The Tamburro company purchased the property from the county for $2.075 million in 2015. Tamburro stressed the diverted tax money would not fund any work at his site. His company must spend an estimated $1.9 million for asbestos removal and demolition of the old nursing home to make way for commercial tenants.
Tamburro primarily expects retail and entertainment tenants but said he can’t lock in agreements until the 315 improvements are addressed.
According to the letter from Reilly, who is also county community development director:
• To proceed, the impacted taxing bodies must appoint representatives to a committee to draft a proposed plan that would then require their approval for implementation. The authority would oversee the process.
• Tamburro is willing to fund a significant share of the off-site highway improvements, including engineering costs, and will also seek a state multimodal grant in 2018 that would reduce reliance on diverted tax revenue.
This would be the first TIF since the county switched to a home rule structure in 2012, and council members have expressed frustration over an inherited 1998 TIF linked to new development along Highland Park Boulevard and at the Arena Hub Plaza in Wilkes-Barre Township.
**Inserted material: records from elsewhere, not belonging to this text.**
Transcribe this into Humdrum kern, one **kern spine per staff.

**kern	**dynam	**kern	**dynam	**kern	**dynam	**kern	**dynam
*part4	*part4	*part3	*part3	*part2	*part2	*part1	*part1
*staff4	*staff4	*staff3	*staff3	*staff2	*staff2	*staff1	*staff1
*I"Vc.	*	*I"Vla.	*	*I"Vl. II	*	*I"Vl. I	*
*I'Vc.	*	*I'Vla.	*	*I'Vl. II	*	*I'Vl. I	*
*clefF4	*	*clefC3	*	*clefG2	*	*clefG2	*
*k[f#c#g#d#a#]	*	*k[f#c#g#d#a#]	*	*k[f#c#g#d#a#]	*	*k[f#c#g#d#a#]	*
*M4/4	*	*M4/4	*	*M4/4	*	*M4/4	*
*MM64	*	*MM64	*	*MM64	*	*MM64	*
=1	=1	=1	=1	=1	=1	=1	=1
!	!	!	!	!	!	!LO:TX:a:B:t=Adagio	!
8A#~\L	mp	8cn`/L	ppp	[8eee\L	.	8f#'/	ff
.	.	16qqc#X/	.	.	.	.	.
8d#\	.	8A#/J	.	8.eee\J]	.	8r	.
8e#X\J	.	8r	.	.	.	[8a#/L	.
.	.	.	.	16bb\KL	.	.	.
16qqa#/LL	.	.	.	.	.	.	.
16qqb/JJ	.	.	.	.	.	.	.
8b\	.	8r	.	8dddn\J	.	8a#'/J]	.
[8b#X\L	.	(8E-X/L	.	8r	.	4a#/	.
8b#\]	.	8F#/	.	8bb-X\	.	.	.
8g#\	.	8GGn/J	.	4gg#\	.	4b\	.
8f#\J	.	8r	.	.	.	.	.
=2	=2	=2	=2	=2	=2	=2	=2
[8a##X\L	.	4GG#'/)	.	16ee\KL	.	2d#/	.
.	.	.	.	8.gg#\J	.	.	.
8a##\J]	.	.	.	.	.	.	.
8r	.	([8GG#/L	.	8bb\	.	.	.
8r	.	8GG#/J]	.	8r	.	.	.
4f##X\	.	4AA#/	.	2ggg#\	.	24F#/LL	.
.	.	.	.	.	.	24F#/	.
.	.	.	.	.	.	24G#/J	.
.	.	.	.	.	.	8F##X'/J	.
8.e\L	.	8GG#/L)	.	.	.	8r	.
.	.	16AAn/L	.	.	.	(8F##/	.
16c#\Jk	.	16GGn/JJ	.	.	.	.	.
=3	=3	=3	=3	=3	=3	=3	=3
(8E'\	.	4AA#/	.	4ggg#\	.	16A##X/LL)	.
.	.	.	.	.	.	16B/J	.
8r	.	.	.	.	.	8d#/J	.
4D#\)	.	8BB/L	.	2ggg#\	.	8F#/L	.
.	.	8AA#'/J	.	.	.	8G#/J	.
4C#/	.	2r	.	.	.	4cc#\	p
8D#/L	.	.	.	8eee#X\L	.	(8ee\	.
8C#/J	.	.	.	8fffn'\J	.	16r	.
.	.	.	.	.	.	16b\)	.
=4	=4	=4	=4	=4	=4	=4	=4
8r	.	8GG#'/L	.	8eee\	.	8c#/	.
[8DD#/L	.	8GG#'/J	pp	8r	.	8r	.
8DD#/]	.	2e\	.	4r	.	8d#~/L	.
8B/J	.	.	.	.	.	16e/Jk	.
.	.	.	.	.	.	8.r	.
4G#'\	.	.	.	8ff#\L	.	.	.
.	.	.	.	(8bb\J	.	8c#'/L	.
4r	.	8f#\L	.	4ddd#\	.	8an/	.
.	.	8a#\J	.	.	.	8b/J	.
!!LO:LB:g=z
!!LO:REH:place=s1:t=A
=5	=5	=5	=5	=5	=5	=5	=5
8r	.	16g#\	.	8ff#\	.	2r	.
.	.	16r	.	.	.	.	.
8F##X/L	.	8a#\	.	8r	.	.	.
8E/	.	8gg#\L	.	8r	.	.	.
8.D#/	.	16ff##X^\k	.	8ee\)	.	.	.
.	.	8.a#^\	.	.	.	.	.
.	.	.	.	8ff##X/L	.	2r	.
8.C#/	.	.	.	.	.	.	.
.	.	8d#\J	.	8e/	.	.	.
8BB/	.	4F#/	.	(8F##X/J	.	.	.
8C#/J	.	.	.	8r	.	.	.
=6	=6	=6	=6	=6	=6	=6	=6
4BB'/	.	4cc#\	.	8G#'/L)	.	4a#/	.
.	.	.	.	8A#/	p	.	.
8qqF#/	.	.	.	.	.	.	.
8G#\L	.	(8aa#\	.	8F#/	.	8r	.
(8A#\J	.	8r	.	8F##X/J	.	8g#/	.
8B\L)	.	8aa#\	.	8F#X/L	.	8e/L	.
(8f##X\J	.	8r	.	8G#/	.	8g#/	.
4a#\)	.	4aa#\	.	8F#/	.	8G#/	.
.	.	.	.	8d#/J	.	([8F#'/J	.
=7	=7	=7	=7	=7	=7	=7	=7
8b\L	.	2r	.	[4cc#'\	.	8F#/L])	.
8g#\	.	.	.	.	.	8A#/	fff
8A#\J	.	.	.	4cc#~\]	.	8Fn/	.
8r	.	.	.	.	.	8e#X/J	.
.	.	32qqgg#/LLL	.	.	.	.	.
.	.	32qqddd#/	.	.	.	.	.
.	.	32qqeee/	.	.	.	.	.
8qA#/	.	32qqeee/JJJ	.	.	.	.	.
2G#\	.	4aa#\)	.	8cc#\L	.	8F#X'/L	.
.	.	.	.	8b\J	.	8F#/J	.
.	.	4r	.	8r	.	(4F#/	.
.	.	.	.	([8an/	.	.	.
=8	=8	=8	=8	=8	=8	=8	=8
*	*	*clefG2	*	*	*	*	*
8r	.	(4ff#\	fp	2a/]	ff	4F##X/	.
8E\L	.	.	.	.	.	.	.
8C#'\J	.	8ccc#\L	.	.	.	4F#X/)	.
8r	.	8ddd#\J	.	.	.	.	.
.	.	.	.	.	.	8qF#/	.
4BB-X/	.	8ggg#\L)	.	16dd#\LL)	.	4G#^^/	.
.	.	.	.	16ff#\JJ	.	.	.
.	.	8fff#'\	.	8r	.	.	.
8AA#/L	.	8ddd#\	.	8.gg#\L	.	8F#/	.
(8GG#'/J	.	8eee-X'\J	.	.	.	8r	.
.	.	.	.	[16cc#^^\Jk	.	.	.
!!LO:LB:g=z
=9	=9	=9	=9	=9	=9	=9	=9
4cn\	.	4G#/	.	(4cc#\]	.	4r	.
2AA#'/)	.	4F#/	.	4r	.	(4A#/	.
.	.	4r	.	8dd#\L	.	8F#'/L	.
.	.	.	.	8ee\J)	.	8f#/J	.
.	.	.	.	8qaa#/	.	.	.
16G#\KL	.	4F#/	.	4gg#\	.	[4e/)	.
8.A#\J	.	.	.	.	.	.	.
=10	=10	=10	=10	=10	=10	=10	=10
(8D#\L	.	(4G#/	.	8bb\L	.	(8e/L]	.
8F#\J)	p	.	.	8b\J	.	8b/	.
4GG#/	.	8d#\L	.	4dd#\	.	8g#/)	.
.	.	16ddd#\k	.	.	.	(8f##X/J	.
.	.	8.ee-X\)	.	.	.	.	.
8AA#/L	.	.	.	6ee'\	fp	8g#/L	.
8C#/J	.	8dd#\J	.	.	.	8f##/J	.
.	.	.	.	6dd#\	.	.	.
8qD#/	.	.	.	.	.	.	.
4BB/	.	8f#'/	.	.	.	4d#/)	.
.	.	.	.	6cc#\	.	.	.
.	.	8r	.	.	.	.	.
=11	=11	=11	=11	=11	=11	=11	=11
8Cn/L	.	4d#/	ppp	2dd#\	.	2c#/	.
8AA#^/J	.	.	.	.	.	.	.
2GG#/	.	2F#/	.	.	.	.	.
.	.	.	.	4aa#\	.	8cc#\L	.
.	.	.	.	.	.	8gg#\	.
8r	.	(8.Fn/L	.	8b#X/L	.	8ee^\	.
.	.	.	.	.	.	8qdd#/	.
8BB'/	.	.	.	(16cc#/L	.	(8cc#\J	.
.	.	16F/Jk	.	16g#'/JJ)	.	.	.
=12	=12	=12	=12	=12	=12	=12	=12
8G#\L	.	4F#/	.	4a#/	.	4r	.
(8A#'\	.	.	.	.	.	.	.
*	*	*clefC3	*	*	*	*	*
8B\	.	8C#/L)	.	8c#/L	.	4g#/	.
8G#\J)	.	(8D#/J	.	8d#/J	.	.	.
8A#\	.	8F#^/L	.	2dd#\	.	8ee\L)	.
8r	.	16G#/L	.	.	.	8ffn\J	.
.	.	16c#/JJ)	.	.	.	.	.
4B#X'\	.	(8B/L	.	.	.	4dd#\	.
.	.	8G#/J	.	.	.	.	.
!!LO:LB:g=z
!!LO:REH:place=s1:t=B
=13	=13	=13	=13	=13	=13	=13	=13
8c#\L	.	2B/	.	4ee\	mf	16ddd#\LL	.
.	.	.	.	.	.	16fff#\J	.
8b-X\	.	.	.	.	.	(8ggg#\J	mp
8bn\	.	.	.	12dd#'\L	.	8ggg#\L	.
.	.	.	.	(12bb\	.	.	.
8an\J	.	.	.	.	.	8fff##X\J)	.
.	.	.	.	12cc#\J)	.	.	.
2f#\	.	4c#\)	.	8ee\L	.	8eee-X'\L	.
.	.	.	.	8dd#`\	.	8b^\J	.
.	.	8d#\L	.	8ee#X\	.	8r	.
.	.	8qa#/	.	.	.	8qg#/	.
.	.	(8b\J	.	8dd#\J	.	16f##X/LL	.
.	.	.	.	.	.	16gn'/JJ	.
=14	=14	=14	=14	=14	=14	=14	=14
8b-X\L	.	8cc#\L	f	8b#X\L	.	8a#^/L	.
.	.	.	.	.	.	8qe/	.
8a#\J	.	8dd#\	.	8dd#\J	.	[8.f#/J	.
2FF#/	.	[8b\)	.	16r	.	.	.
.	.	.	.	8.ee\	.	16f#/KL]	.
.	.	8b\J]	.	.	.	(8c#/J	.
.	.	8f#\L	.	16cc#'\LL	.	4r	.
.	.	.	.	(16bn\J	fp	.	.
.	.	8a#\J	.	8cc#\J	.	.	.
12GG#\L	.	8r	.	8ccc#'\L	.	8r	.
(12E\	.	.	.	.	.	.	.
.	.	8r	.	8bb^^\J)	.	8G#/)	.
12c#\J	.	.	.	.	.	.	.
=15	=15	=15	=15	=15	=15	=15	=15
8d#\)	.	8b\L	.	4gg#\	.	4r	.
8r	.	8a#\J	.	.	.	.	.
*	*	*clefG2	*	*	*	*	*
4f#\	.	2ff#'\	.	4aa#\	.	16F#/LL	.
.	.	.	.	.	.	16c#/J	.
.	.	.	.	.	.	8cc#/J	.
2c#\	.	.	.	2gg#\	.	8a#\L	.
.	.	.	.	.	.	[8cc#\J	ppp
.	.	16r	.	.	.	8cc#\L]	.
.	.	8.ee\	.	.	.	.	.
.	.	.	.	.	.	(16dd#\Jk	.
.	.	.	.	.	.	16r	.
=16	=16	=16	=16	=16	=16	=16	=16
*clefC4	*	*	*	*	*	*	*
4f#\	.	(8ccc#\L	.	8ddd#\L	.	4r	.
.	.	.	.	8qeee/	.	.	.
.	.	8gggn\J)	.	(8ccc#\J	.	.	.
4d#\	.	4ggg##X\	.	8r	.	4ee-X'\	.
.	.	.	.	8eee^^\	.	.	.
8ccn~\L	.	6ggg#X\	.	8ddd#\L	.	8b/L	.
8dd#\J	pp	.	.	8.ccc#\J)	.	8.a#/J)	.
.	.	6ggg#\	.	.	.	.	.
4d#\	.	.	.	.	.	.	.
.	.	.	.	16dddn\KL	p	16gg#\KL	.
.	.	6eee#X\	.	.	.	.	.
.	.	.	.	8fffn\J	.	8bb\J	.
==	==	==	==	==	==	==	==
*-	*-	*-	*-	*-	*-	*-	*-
While this program’s funding of infrastructure improvements on Highland Park and Mundy and Coal streets was deemed a success for attracting new stores, restaurants and hotels, council members have complained about continued delays obtaining the county’s share of approximately $2.88 million left after the TIF loan was repaid.
Tamburro said the new TIF would address a public infrastructure problem, create jobs and generate additional tax revenue that will help taxing bodies once the loan is repaid.
“This is a win-win for everyone,” he said. “It’s a beautiful thing.”
He said his family has a track record with local projects, including owning, developing and maintaining the Arena Hub Plaza in Wilkes-Barre Township for 20 years.
“We’re not some Wall Street company, and our family has never received any tax breaks,” he said.